* Exercise prompt *
In the data below, locate the line containing "которого я заволила" and the line containing "употребление алкоголя", then retype both and everything between them exactly. Pictures are not part of the copy.

* Data excerpts *

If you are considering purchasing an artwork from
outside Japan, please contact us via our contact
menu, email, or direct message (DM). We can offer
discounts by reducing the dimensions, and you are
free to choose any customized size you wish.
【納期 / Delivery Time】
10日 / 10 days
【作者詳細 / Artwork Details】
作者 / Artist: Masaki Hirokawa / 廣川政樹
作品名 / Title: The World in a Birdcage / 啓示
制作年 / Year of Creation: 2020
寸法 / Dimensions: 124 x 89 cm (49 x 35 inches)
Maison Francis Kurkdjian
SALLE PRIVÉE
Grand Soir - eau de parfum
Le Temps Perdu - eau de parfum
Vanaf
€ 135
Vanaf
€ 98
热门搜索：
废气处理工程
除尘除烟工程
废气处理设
==
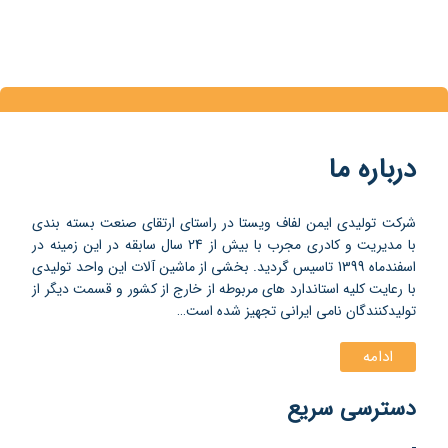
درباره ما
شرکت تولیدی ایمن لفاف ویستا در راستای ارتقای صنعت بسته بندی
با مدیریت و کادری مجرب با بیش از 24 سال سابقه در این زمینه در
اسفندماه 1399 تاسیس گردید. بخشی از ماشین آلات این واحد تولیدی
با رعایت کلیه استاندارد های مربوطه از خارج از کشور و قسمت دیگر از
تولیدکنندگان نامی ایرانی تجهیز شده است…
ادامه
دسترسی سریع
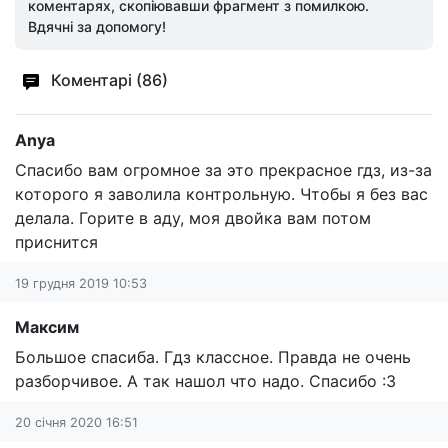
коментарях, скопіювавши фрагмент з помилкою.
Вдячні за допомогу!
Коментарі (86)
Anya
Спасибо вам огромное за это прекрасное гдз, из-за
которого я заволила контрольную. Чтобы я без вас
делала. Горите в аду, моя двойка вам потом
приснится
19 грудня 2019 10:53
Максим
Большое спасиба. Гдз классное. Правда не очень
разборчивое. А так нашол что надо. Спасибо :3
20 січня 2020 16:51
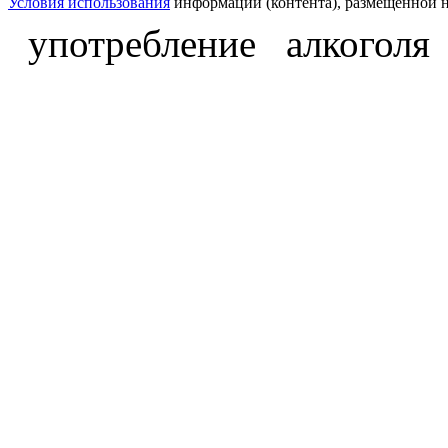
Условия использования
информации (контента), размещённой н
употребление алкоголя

* Output *
которого я заволила контрольную. Чтобы я без вас
делала. Горите в аду, моя двойка вам потом
приснится
19 грудня 2019 10:53
Максим
Большое спасиба. Гдз классное. Правда не очень
разборчивое. А так нашол что надо. Спасибо :3
20 січня 2020 16:51
Условия использования
информации (контента), размещённой н
употребление алкоголя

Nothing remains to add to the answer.